Serbs, Albanians Start Talks On Kosovo's Future

UN Kosovo negotiator Ahtisaari (file photo) (AFP) 20 February 2006 -- Serb and ethnic Albanian negotiators begin direct talks today on the future status of Kosovo.

The negotiations in Vienna are being mediated by former Finnish President Martti Ahtisaari, who was appointed by the United Nations to steer the talks toward an agreement.


A spokeswoman for Ahtisaari said the first round of talks will deal with local-government reform aimed at enhancing the rights of Serbs and other minorities in Kosovo.


On 19 February, a member of the Serb negotiating team, Slobodan Samardzic, said the Serb community in Kosovo should be given self-rule in areas where they form a majority.


Lutfi Hazir, the head of the ethnic Albanian side, said the purpose of the talks is to move the province away from Belgrade "for good."

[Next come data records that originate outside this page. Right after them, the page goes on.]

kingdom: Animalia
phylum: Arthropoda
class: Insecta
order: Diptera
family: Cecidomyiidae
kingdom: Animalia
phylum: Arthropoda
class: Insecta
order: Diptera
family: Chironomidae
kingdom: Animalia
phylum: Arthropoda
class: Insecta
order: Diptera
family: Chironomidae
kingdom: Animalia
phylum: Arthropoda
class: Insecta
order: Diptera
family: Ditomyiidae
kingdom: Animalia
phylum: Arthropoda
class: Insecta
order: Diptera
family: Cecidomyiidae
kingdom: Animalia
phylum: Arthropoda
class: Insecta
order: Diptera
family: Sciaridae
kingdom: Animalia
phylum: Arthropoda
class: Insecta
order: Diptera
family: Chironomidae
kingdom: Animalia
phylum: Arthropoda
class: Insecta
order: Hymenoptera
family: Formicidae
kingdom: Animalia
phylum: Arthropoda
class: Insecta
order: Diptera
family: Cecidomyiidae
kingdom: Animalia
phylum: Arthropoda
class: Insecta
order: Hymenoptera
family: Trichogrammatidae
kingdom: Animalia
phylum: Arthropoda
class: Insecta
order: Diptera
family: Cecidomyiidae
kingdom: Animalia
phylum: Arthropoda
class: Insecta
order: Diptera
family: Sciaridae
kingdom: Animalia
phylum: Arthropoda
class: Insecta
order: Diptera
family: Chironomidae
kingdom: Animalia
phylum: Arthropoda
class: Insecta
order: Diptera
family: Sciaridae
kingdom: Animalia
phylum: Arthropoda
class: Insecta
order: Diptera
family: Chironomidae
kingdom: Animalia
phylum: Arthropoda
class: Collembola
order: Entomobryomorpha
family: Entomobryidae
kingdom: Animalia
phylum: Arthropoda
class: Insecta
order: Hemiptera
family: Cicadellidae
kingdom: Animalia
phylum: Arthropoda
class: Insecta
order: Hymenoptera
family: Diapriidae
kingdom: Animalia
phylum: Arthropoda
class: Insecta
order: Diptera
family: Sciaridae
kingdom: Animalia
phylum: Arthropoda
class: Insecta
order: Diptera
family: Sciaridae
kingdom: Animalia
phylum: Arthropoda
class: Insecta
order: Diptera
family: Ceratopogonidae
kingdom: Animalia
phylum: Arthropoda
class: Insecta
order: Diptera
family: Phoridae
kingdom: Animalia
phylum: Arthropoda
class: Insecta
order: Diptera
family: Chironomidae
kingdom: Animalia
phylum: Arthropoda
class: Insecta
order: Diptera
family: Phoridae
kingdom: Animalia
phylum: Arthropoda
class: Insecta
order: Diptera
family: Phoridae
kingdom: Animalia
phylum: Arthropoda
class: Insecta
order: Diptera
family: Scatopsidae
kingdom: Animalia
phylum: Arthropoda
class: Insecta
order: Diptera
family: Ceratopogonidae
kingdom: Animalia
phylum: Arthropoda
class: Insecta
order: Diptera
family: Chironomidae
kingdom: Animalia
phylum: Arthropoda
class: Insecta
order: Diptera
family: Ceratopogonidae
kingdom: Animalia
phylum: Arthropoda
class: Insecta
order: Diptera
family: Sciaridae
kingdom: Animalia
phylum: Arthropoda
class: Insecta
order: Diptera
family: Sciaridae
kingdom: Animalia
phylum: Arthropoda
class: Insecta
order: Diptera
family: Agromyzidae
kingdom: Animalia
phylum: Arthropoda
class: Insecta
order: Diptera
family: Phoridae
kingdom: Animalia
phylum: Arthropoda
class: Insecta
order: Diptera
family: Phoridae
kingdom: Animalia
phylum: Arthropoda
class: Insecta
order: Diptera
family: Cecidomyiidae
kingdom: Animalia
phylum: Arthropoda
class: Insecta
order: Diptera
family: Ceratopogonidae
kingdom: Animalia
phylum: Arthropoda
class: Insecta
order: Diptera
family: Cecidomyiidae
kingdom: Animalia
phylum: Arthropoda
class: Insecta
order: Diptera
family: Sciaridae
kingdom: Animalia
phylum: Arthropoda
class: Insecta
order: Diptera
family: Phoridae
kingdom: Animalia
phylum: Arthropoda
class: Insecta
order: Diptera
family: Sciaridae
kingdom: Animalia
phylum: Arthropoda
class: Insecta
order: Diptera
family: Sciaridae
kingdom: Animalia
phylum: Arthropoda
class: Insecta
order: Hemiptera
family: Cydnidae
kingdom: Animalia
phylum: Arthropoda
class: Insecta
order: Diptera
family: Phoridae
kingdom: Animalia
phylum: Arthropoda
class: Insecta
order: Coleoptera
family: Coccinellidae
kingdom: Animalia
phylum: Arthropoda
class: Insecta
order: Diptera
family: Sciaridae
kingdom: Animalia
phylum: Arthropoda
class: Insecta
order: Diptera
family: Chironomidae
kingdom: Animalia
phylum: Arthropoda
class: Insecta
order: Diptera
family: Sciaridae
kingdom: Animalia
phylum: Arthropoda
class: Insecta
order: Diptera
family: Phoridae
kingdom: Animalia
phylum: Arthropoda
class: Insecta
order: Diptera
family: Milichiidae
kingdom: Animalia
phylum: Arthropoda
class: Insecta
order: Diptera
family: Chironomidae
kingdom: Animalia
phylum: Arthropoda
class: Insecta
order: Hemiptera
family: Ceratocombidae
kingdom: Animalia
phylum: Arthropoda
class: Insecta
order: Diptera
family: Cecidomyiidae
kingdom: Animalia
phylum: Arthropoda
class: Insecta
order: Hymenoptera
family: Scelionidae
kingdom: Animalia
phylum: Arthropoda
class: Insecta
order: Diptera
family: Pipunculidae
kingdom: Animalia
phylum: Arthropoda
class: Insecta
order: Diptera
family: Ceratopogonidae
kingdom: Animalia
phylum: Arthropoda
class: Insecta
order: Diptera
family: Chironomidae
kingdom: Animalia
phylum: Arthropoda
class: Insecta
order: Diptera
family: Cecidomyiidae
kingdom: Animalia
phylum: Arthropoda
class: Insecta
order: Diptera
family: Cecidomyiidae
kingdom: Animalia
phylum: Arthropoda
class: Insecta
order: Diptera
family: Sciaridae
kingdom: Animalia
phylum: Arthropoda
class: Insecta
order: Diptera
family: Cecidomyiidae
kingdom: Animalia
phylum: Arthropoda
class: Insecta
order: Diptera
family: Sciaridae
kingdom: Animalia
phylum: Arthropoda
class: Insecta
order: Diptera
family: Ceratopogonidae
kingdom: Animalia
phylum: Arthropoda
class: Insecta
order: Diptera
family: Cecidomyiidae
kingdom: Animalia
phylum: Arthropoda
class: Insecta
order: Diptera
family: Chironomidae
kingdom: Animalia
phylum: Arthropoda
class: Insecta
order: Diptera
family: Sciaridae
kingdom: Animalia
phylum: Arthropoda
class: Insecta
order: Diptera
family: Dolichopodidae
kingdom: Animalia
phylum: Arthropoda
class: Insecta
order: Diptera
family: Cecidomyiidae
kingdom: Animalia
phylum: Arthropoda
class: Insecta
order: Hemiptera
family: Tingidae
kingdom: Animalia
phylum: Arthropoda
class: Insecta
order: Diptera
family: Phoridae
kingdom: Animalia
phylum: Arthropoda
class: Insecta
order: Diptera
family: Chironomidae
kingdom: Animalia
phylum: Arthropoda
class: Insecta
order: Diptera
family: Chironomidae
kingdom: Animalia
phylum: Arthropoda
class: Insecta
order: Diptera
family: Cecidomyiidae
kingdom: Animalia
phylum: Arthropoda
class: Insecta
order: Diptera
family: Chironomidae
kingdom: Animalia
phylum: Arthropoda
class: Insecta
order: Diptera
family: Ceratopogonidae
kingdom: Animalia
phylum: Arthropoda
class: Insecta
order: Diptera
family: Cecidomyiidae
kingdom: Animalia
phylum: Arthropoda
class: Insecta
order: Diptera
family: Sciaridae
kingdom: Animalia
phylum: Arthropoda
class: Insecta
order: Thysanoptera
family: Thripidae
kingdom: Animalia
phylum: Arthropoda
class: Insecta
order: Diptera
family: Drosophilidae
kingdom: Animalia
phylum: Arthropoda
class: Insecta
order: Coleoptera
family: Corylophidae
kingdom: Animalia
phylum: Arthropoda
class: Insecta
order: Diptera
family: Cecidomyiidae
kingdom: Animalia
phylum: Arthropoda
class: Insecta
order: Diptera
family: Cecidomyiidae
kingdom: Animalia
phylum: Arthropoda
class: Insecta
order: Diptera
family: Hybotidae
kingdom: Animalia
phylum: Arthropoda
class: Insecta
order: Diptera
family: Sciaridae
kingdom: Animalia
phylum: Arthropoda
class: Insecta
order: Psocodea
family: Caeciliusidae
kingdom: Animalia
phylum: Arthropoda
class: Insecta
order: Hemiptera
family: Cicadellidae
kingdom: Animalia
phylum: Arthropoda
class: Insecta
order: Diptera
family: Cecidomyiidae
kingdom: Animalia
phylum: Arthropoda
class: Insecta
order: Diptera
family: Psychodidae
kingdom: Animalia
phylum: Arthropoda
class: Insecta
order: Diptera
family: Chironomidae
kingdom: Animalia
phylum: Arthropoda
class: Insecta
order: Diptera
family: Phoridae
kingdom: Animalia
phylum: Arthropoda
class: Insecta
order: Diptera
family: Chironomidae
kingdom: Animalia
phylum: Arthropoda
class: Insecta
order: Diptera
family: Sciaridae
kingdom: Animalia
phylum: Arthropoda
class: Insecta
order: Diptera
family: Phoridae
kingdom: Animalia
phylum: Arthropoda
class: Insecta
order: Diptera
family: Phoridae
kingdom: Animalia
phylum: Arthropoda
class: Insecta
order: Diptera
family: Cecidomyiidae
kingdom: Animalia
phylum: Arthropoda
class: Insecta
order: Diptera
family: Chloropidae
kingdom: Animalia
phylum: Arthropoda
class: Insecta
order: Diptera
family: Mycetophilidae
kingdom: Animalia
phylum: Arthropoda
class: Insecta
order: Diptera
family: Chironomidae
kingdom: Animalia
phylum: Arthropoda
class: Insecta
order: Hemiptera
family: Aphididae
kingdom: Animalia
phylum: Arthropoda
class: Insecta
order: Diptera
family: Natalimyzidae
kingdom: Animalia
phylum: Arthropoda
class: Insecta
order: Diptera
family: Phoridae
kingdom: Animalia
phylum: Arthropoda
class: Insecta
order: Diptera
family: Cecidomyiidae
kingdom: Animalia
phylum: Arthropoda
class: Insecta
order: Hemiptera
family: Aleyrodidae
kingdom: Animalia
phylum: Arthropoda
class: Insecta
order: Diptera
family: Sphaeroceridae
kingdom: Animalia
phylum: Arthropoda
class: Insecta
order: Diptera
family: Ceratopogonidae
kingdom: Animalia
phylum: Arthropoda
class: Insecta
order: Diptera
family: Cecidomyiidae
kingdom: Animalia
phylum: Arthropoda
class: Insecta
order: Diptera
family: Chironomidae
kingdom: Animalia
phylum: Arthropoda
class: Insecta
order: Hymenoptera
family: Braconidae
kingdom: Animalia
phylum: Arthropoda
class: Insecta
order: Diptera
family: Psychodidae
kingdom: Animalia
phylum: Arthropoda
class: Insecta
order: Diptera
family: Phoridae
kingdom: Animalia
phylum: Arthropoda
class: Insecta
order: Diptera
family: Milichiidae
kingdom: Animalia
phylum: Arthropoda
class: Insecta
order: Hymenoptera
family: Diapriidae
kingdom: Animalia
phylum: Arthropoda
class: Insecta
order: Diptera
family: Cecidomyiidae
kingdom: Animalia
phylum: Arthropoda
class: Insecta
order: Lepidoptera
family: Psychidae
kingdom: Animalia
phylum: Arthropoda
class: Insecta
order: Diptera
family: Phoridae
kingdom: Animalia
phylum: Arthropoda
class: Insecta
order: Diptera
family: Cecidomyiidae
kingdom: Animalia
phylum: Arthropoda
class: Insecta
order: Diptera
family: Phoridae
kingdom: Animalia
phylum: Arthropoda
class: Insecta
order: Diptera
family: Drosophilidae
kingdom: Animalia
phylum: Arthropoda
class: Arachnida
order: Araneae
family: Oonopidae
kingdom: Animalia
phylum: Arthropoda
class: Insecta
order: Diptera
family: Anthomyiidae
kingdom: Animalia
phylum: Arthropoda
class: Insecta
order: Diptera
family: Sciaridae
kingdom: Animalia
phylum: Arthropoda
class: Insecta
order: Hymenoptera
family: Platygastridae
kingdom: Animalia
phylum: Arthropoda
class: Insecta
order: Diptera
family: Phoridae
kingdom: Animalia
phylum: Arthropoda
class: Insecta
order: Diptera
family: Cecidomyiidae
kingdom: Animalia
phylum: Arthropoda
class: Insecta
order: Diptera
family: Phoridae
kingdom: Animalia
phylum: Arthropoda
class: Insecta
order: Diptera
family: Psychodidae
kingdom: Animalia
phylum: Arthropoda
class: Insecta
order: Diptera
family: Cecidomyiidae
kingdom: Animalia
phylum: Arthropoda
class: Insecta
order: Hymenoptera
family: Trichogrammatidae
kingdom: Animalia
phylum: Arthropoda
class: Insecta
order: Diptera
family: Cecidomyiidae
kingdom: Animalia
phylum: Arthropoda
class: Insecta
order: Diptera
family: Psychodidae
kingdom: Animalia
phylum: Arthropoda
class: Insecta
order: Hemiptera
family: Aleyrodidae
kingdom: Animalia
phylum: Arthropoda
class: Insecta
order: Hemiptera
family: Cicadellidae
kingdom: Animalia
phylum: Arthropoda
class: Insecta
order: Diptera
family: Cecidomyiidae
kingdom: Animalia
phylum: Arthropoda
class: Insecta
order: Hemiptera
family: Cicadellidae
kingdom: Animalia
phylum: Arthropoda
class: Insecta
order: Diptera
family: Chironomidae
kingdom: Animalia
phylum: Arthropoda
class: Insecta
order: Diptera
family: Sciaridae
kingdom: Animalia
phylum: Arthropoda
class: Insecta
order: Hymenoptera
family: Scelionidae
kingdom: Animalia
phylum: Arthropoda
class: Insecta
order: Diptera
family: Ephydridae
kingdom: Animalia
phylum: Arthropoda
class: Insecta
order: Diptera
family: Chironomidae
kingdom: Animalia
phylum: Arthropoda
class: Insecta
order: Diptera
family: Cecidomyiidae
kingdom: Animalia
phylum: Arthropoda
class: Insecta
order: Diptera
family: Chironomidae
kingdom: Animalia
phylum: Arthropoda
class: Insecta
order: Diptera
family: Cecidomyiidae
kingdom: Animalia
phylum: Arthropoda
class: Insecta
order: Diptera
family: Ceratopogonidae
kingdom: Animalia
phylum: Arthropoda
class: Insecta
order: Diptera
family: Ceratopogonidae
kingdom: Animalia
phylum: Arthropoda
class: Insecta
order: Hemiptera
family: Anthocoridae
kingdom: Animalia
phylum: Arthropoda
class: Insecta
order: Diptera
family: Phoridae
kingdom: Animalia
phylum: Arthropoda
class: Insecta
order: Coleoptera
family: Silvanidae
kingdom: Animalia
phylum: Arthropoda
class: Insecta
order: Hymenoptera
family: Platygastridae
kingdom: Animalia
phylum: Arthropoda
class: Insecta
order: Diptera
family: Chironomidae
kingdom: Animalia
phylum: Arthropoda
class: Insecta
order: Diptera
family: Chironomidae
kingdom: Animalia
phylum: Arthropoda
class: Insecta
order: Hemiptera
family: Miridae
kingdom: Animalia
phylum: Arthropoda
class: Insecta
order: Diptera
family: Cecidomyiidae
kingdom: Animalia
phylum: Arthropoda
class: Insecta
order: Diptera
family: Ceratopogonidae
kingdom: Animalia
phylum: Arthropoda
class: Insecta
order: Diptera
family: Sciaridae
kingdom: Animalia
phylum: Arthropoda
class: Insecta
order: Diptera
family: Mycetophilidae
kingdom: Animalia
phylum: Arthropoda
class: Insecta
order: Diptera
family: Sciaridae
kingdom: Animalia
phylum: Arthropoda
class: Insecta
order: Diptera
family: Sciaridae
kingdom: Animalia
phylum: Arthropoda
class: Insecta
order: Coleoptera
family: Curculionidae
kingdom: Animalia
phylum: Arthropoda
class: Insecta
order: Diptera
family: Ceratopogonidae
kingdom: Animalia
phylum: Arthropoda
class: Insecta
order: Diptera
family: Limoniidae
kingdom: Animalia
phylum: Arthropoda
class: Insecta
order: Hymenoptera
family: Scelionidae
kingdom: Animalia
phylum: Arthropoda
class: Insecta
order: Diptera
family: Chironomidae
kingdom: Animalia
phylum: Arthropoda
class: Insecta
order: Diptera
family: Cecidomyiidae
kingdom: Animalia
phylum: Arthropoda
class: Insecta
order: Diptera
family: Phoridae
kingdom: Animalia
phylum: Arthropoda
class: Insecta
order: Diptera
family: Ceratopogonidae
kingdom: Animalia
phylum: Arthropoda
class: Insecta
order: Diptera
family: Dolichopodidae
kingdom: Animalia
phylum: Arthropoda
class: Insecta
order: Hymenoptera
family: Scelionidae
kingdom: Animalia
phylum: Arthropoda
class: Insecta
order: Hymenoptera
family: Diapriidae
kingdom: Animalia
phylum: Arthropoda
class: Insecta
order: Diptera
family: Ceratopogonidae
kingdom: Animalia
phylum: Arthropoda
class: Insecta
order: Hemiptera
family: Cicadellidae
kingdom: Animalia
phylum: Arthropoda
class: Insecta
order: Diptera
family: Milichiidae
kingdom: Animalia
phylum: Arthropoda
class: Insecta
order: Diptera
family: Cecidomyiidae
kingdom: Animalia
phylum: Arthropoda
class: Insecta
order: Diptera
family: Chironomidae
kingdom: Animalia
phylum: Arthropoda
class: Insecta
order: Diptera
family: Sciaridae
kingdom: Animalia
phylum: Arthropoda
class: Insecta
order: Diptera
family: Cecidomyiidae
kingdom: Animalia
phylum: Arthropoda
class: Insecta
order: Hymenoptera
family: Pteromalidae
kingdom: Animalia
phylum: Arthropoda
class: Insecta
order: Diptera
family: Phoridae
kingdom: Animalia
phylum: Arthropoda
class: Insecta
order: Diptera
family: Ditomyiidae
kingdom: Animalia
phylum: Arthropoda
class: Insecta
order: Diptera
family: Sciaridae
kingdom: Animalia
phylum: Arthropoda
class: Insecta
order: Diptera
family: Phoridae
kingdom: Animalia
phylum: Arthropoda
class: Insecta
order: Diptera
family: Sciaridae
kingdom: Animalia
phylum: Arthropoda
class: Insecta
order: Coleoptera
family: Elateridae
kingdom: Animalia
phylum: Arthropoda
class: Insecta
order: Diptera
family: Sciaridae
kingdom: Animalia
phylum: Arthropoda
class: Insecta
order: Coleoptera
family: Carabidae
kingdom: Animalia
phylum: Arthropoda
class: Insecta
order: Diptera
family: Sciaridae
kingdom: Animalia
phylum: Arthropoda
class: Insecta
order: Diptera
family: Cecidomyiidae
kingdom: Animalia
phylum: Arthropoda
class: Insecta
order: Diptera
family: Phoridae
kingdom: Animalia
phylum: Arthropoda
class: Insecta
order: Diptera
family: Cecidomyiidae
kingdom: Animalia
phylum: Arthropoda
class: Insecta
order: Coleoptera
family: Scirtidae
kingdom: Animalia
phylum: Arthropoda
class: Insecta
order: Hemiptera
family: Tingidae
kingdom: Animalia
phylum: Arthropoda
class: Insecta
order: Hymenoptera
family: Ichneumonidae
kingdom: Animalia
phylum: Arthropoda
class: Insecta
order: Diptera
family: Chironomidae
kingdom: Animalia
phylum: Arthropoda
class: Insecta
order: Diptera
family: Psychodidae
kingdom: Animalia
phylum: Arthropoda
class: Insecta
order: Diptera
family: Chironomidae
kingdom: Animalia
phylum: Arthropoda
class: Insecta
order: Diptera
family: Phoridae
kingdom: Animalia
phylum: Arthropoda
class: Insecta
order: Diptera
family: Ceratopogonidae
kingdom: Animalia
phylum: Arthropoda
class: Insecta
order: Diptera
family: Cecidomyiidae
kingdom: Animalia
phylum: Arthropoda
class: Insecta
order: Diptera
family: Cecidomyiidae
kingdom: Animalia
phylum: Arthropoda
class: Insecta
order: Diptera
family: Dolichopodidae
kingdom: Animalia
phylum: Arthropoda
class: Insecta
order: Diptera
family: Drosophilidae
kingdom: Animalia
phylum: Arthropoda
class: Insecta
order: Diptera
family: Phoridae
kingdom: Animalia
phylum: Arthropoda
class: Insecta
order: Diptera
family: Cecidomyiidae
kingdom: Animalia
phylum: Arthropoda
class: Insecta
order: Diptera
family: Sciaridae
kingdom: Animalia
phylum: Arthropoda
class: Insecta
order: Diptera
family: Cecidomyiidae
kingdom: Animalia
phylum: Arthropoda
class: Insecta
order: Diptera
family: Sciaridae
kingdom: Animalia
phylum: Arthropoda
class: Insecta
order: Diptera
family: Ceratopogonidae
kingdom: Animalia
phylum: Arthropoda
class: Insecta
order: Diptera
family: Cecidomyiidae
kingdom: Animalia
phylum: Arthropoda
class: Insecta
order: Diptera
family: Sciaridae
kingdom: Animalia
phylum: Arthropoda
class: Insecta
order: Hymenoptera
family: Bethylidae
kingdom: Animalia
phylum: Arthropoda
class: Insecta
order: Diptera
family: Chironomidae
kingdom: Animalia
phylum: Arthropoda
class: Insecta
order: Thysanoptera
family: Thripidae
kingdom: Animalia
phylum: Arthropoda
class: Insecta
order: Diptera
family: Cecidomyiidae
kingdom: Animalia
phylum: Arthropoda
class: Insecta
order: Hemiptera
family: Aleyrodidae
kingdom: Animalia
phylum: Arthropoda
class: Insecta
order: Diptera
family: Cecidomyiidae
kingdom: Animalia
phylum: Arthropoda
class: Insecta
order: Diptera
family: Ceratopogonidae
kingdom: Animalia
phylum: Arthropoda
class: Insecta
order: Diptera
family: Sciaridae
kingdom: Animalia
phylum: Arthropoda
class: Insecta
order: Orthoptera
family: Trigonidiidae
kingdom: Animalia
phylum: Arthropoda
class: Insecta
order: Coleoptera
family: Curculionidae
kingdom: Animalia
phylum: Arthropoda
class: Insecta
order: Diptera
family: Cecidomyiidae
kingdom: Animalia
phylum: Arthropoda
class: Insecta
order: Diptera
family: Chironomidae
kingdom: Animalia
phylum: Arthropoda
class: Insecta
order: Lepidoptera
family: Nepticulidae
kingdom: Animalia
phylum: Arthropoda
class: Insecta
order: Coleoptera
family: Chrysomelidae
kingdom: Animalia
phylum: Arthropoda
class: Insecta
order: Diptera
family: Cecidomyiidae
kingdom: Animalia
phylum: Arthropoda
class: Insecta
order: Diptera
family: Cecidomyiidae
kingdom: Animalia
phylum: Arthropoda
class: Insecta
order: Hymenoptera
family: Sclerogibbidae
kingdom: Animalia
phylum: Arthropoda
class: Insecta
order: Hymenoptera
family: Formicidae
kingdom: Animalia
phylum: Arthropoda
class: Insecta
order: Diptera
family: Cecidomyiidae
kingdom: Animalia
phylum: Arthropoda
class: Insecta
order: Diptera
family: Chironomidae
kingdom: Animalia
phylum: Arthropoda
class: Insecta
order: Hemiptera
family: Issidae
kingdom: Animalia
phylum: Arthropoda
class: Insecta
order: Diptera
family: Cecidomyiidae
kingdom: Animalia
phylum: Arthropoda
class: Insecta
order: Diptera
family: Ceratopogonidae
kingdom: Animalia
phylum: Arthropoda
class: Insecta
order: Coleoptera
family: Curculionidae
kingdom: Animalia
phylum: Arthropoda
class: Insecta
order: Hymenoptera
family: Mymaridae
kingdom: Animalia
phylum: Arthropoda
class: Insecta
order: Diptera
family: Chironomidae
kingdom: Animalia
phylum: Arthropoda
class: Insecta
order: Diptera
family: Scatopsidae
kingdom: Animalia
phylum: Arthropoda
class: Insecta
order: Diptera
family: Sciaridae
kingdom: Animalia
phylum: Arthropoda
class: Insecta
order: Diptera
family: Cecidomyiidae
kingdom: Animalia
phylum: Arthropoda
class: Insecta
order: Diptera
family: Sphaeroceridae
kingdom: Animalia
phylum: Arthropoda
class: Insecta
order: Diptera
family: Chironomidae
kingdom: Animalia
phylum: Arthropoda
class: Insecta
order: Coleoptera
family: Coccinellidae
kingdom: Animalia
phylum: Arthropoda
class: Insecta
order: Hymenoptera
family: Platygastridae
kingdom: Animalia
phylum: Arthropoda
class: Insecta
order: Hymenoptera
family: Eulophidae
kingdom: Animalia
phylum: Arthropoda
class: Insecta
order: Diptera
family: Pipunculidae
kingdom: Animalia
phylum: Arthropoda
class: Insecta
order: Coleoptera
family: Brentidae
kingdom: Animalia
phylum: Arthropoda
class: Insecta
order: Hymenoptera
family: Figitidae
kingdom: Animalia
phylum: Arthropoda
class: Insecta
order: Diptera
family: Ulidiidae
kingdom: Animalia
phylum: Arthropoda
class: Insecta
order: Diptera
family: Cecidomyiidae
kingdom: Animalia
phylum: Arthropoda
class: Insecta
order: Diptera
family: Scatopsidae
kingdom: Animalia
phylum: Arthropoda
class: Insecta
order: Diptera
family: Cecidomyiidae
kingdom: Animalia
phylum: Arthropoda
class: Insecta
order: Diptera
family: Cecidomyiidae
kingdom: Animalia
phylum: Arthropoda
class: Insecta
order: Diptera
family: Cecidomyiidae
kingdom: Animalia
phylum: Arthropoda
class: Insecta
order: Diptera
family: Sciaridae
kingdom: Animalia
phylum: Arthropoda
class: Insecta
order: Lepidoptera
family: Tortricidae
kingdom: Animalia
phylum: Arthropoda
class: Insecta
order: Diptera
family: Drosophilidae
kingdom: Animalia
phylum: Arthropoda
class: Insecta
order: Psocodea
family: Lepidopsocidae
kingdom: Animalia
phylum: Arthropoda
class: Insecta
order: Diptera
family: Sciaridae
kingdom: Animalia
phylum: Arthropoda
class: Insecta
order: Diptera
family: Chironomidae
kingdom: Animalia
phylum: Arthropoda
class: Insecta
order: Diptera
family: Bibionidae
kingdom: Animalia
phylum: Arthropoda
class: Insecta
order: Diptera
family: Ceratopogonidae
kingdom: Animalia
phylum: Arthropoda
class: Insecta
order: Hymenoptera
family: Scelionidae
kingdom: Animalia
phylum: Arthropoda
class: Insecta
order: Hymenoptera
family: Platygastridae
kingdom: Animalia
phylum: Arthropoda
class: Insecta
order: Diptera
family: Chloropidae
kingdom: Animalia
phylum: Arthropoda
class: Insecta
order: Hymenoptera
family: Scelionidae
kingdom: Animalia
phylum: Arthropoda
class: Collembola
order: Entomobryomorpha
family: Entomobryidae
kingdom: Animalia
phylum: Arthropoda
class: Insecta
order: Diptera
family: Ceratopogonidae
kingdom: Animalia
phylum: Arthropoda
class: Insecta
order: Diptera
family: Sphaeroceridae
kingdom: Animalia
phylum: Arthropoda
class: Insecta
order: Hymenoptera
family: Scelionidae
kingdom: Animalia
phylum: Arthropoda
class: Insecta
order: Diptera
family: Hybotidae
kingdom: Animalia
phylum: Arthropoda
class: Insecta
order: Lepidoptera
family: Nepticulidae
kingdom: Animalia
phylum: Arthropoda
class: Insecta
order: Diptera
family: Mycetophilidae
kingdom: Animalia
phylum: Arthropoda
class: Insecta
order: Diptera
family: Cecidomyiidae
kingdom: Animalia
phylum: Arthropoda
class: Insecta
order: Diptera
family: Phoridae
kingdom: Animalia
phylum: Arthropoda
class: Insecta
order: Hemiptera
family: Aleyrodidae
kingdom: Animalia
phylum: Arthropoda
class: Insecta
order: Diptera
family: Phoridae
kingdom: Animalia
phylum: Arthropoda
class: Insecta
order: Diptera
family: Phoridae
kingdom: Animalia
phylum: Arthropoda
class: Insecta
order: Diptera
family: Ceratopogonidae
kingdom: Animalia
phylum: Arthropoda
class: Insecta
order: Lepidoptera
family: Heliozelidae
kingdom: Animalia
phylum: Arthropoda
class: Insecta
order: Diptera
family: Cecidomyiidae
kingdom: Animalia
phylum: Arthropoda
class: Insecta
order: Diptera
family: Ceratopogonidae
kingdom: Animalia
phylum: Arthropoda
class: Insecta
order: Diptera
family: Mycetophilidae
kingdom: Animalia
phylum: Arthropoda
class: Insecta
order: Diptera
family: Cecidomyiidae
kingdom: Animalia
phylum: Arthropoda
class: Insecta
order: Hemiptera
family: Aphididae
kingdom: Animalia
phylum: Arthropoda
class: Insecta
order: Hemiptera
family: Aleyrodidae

Diplomats from the so-called Contact Group -- the United States, Britain, Germany, France, Italy, and Russia -- have already agreed on a set of guidelines for Kosovo's future.


Those rules say the province cannot return to its previous status under direct Serb rule, be partitioned along ethnic lines or be joined to another country in the region, such as Albania.


(AP)

Spotlight On Kosovo

Spotlight On Kosovo


THE WORLD'S NEWEST NATION? The region of Kosovo has a population of more than 2 million, some 90 percent of whom are ethnic Albanians. It was one of the poorest regions in the former Yugoslavia, but has considerable mineral wealth and an enterprising population, many of whom work abroad but keep close contact with Kosovo. All ethnic Albanian political parties seek independence on the principles of self-determination and majority rule. They feel that Serbia lost its historically based claim to what was its autonomous province under the 1974 constitution by revoking that autonomy in the late 1980s and then conducting a crackdown in 1999 that forced some 850,000 people to flee their homes.

Since NATO's intervention that year to stop the expulsions, Kosovo has been under a UN administration (UNMIK). The UN has begun to gradually transfer functions to elected Kosovar institutions. The primary Serbian concerns are physical safety for the local Serbian minority, a secure return for the tens of thousands of Serbian displaced persons, and protection for historic Serbian religious buildings. The main problems affecting all Kosovars, however, are economic. Until Kosovo's final status is clarified and new legislation passed and enforced, it will not be able to attract the investment it needs to provide jobs for its population, which is one of the youngest and fastest growing in Europe. Prosperity is widely seen as the key to political stability and interethnic coexistence in Kosovo, as is the case in much of Southeastern Europe.